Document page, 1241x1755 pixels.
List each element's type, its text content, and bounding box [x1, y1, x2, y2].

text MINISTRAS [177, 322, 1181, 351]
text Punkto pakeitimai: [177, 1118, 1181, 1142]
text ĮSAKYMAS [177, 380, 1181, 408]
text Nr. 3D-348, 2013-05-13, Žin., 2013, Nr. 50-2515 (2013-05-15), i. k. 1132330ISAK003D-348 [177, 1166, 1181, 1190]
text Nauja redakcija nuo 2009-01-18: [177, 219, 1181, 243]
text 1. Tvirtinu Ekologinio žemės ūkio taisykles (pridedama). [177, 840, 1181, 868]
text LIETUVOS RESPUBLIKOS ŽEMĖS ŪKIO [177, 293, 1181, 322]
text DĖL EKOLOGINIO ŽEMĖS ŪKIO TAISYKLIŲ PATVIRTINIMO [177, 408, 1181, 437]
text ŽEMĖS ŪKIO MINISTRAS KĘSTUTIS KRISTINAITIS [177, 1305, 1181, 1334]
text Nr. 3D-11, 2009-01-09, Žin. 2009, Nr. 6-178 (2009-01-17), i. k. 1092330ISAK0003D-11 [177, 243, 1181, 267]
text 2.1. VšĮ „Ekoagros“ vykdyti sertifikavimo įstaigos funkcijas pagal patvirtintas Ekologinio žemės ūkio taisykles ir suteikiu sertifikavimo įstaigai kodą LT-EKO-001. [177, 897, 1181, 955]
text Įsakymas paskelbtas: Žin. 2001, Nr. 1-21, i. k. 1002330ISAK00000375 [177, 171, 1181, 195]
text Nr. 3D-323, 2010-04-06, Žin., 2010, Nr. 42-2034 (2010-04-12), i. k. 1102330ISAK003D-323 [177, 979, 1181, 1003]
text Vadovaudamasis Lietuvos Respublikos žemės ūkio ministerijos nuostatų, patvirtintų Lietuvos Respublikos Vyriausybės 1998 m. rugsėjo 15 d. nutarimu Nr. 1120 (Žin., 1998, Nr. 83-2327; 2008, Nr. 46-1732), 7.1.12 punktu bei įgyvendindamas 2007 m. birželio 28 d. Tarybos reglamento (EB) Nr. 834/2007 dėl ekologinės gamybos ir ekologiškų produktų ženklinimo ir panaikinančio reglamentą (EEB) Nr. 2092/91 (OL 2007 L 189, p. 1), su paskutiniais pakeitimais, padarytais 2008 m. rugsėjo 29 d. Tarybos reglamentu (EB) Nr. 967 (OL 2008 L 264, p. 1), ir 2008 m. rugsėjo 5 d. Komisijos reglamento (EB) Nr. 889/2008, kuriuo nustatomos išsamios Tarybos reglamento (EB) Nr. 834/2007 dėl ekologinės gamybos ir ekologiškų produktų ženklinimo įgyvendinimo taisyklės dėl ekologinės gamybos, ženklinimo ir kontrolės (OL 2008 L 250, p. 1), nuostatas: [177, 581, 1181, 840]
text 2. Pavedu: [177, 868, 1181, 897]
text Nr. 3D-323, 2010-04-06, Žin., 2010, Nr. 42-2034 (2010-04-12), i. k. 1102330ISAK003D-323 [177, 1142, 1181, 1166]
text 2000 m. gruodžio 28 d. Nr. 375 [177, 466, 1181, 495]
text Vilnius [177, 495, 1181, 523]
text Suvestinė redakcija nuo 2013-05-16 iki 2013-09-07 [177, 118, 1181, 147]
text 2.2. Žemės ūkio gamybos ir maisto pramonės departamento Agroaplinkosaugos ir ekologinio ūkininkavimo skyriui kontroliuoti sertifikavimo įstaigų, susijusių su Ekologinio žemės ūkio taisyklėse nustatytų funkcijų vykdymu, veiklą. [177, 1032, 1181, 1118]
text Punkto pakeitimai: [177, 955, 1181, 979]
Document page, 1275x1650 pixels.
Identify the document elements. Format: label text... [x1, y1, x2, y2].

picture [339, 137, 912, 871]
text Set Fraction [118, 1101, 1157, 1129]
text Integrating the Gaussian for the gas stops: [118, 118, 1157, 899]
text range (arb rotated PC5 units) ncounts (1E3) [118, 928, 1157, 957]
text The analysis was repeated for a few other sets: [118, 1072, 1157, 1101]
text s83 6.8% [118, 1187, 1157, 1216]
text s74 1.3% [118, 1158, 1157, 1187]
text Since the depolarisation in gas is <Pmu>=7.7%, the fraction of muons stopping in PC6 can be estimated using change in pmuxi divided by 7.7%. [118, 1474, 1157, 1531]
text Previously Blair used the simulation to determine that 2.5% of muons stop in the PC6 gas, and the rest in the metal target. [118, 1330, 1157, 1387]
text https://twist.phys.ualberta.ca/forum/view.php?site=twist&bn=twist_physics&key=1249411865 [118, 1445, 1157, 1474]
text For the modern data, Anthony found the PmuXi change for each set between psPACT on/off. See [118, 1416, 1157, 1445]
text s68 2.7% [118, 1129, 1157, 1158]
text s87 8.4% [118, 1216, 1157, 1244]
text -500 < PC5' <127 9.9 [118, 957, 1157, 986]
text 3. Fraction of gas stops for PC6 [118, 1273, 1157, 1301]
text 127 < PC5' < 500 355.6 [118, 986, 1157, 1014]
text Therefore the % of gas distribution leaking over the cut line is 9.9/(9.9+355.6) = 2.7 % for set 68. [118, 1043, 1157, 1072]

- DIRECTIONS
Render each line of the material above as a Markdown table with the columns Index and Entry. Number the nonblank lines in order and leave out blank ones.

- SOLUTION TO THIS TASK
| Index | Entry |
|---|---|
| 1 | Document page, 1241x1755 pixels. |
| 2 | List each element's type, its text content, and bounding box [x1, y1, x2, y2]. |
| 3 | text MINISTRAS [177, 322, 1181, 351] |
| 4 | text Punkto pakeitimai: [177, 1118, 1181, 1142] |
| 5 | text ĮSAKYMAS [177, 380, 1181, 408] |
| 6 | text Nr. 3D-348, 2013-05-13, Žin., 2013, Nr. 50-2515 (2013-05-15), i. k. 1132330ISAK003D-348 [177, 1166, 1181, 1190] |
| 7 | text Nauja redakcija nuo 2009-01-18: [177, 219, 1181, 243] |
| 8 | text 1. Tvirtinu Ekologinio žemės ūkio taisykles (pridedama). [177, 840, 1181, 868] |
| 9 | text LIETUVOS RESPUBLIKOS ŽEMĖS ŪKIO [177, 293, 1181, 322] |
| 10 | text DĖL EKOLOGINIO ŽEMĖS ŪKIO TAISYKLIŲ PATVIRTINIMO [177, 408, 1181, 437] |
| 11 | text ŽEMĖS ŪKIO MINISTRAS KĘSTUTIS KRISTINAITIS [177, 1305, 1181, 1334] |
| 12 | text Nr. 3D-11, 2009-01-09, Žin. 2009, Nr. 6-178 (2009-01-17), i. k. 1092330ISAK0003D-11 [177, 243, 1181, 267] |
| 13 | text 2.1. VšĮ „Ekoagros“ vykdyti sertifikavimo įstaigos funkcijas pagal patvirtintas Ekologinio žemės ūkio taisykles ir suteikiu sertifikavimo įstaigai kodą LT-EKO-001. [177, 897, 1181, 955] |
| 14 | text Įsakymas paskelbtas: Žin. 2001, Nr. 1-21, i. k. 1002330ISAK00000375 [177, 171, 1181, 195] |
| 15 | text Nr. 3D-323, 2010-04-06, Žin., 2010, Nr. 42-2034 (2010-04-12), i. k. 1102330ISAK003D-323 [177, 979, 1181, 1003] |
| 16 | text Vadovaudamasis Lietuvos Respublikos žemės ūkio ministerijos nuostatų, patvirtintų Lietuvos Respublikos Vyriausybės 1998 m. rugsėjo 15 d. nutarimu Nr. 1120 (Žin., 1998, Nr. 83-2327; 2008, Nr. 46-1732), 7.1.12 punktu bei įgyvendindamas 2007 m. birželio 28 d. Tarybos reglamento (EB) Nr. 834/2007 dėl ekologinės gamybos ir ekologiškų produktų ženklinimo ir panaikinančio reglamentą (EEB) Nr. 2092/91 (OL 2007 L 189, p. 1), su paskutiniais pakeitimais, padarytais 2008 m. rugsėjo 29 d. Tarybos reglamentu (EB) Nr. 967 (OL 2008 L 264, p. 1), ir 2008 m. rugsėjo 5 d. Komisijos reglamento (EB) Nr. 889/2008, kuriuo nustatomos išsamios Tarybos reglamento (EB) Nr. 834/2007 dėl ekologinės gamybos ir ekologiškų produktų ženklinimo įgyvendinimo taisyklės dėl ekologinės gamybos, ženklinimo ir kontrolės (OL 2008 L 250, p. 1), nuostatas: [177, 581, 1181, 840] |
| 17 | text 2. Pavedu: [177, 868, 1181, 897] |
| 18 | text Nr. 3D-323, 2010-04-06, Žin., 2010, Nr. 42-2034 (2010-04-12), i. k. 1102330ISAK003D-323 [177, 1142, 1181, 1166] |
| 19 | text 2000 m. gruodžio 28 d. Nr. 375 [177, 466, 1181, 495] |
| 20 | text Vilnius [177, 495, 1181, 523] |
| 21 | text Suvestinė redakcija nuo 2013-05-16 iki 2013-09-07 [177, 118, 1181, 147] |
| 22 | text 2.2. Žemės ūkio gamybos ir maisto pramonės departamento Agroaplinkosaugos ir ekologinio ūkininkavimo skyriui kontroliuoti sertifikavimo įstaigų, susijusių su Ekologinio žemės ūkio taisyklėse nustatytų funkcijų vykdymu, veiklą. [177, 1032, 1181, 1118] |
| 23 | text Punkto pakeitimai: [177, 955, 1181, 979] |
| 24 | Document page, 1275x1650 pixels. |
| 25 | Identify the document elements. Format: label text... [x1, y1, x2, y2]. |
| 26 | picture [339, 137, 912, 871] |
| 27 | text Set Fraction [118, 1101, 1157, 1129] |
| 28 | text Integrating the Gaussian for the gas stops: [118, 118, 1157, 899] |
| 29 | text range (arb rotated PC5 units) ncounts (1E3) [118, 928, 1157, 957] |
| 30 | text The analysis was repeated for a few other sets: [118, 1072, 1157, 1101] |
| 31 | text s83 6.8% [118, 1187, 1157, 1216] |
| 32 | text s74 1.3% [118, 1158, 1157, 1187] |
| 33 | text Since the depolarisation in gas is <Pmu>=7.7%, the fraction of muons stopping in PC6 can be estimated using change in pmuxi divided by 7.7%. [118, 1474, 1157, 1531] |
| 34 | text Previously Blair used the simulation to determine that 2.5% of muons stop in the PC6 gas, and the rest in the metal target. [118, 1330, 1157, 1387] |
| 35 | text https://twist.phys.ualberta.ca/forum/view.php?site=twist&bn=twist_physics&key=1249411865 [118, 1445, 1157, 1474] |
| 36 | text For the modern data, Anthony found the PmuXi change for each set between psPACT on/off. See [118, 1416, 1157, 1445] |
| 37 | text s68 2.7% [118, 1129, 1157, 1158] |
| 38 | text s87 8.4% [118, 1216, 1157, 1244] |
| 39 | text -500 < PC5' <127 9.9 [118, 957, 1157, 986] |
| 40 | text 3. Fraction of gas stops for PC6 [118, 1273, 1157, 1301] |
| 41 | text 127 < PC5' < 500 355.6 [118, 986, 1157, 1014] |
| 42 | text Therefore the % of gas distribution leaking over the cut line is 9.9/(9.9+355.6) = 2.7 % for set 68. [118, 1043, 1157, 1072] |